You've fallen for a scam! Now what?

We all make mistakes. Here's what you need to do after realizing that you have been had, and keep those mistakes from costing you.

Cybercriminals tricked Fred into giving away sensitive information. Now he wants to know how "to mitigate this situation?"

Don't feel bad. We all make stupid mistakes. But with these sorts of mistakes, you have to act fast to avoid disaster.

What you need to do depends on how you were tricked. Did you give them your email password? Your bank and/or credit card numbers? Your passwords for Facebook, Twitter, or other social media sites? Did they remotely access your PC, or trick you into installing software?

 [Have a tech question? Ask PCWorld Contributing Editor Lincoln Spector. Send your query to]

If you have reason to believe that criminals can access your financial accounts, call your banks and credit card companies immediately. Explain the situation and follow their instructions.

Next, change any passwords that might have fallen into criminal hands. This includes email, social network, and other passwords.
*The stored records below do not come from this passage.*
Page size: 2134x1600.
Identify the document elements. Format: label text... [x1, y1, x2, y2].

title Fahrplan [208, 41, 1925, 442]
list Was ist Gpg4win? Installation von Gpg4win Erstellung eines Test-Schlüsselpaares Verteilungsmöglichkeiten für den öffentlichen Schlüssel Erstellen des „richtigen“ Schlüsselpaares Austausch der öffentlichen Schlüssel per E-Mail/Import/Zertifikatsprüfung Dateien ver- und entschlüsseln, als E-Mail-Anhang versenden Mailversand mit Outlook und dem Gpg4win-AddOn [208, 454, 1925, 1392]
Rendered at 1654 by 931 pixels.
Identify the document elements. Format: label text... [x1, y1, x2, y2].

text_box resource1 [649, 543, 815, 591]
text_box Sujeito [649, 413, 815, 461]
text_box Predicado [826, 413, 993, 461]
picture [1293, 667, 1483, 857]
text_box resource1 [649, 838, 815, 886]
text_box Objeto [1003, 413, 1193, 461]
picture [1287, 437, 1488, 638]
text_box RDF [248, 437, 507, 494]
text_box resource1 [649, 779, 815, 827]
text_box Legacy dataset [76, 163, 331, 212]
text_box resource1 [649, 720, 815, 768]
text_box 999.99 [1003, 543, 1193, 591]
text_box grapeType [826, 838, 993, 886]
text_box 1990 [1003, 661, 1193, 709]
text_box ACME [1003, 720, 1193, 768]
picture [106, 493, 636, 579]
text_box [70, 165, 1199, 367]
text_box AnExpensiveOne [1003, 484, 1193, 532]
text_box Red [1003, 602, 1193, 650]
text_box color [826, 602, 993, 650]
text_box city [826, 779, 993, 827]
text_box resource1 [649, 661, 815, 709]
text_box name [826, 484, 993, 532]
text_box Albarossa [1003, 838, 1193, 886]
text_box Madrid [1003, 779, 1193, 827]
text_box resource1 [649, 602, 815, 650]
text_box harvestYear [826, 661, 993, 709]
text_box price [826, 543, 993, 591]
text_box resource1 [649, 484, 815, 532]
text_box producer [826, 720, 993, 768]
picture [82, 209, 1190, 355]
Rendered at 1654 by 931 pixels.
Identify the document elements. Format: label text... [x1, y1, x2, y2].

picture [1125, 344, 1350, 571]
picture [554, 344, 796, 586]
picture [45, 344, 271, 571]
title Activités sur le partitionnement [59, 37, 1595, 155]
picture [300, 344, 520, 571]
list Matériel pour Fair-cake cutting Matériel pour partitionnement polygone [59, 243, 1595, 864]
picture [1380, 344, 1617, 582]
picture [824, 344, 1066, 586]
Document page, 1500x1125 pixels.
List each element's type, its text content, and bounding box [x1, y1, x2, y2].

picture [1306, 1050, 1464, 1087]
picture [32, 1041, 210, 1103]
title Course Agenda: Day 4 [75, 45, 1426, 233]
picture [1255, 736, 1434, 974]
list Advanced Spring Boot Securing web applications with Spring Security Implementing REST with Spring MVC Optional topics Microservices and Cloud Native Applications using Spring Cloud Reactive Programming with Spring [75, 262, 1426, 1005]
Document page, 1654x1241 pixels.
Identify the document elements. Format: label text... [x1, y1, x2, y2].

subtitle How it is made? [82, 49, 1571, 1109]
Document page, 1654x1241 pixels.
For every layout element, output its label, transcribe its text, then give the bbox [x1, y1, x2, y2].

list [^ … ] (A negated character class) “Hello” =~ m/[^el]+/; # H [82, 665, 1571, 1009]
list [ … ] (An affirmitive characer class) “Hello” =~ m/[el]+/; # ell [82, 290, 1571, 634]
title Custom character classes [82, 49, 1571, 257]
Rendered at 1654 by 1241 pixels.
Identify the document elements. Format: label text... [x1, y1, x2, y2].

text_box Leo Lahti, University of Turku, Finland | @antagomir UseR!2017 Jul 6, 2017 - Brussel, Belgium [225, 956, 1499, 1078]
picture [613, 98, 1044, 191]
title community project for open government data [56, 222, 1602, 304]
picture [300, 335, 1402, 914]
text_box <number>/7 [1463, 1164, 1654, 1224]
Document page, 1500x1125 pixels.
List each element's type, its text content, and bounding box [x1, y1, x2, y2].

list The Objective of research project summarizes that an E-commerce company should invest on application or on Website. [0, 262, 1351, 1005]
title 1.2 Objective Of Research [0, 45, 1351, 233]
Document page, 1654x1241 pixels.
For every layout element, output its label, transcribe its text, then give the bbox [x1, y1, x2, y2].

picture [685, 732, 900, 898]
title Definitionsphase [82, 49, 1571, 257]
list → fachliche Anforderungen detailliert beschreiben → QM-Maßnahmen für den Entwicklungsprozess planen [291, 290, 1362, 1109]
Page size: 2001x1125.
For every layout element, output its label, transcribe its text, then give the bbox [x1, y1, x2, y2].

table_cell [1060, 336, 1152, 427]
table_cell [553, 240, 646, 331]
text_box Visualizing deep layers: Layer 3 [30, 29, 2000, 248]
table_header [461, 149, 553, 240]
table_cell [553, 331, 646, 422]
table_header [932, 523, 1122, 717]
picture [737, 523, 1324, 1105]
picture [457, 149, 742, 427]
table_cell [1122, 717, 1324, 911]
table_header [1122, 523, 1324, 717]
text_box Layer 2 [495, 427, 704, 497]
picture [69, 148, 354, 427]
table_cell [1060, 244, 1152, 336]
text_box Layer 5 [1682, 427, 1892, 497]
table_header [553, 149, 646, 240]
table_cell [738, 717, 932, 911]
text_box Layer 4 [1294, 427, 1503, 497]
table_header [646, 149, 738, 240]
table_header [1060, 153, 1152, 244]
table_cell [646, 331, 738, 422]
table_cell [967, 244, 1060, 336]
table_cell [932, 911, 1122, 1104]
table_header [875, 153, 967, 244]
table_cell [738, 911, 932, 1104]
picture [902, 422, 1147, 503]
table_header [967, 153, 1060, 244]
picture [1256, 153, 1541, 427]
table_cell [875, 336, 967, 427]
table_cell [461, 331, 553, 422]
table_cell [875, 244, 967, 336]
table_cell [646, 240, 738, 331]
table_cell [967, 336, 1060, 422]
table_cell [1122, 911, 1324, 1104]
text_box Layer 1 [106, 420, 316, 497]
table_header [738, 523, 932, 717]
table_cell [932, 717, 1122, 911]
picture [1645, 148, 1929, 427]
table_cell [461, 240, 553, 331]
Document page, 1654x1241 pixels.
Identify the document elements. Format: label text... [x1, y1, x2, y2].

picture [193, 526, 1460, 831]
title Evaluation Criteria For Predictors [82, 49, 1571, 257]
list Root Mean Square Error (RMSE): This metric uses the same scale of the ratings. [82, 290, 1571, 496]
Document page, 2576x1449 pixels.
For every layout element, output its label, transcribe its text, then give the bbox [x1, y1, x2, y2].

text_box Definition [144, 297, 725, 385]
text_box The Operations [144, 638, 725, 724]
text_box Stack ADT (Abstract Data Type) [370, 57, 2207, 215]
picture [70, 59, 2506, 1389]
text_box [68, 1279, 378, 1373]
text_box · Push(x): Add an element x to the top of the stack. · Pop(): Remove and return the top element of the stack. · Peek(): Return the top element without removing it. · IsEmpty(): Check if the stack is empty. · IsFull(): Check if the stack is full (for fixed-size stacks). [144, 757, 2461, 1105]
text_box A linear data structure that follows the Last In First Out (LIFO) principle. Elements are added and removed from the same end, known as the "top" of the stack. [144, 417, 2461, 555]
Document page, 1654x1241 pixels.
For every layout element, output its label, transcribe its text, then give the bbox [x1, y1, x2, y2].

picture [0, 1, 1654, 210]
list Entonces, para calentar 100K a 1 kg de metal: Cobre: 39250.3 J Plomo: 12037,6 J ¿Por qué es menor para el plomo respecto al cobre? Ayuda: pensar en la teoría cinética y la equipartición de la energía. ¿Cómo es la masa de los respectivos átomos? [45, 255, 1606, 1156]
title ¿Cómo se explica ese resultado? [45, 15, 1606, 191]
If you've been using the same password for multiple accounts, change all of those passwords as well. And stop using the same password for multiple accounts already.

If you can't change a password--or even log on to a site--the crook got there first. Check the site for instructions on recovering a hijacked account. Search for hijacked account and the name of the service (Facebook, Google, or whatever) and follow the directions given on the service's website.

By the way, if you set up your account with two-step verification (most major services offer this), chances are slim that criminals will be able to access and hijack your account.

Next, call the police and ask to make a report. No, the cops will not find the crooks and return what was stolen. But banks, credit card companies, and other institutions may want to see a police report. It makes your claim to victimhood official.

Don't call 9-1-1. Unless the criminal is physically inside your home, it's not an emergency.

Were you tricked into allowing someone to remotely control your PC? Or into downloading software? If so, there's no telling what information they got, or are still getting.

In that case, change your Windows logon password immediately. And scan your PC for malware using multiple anti-malware tools.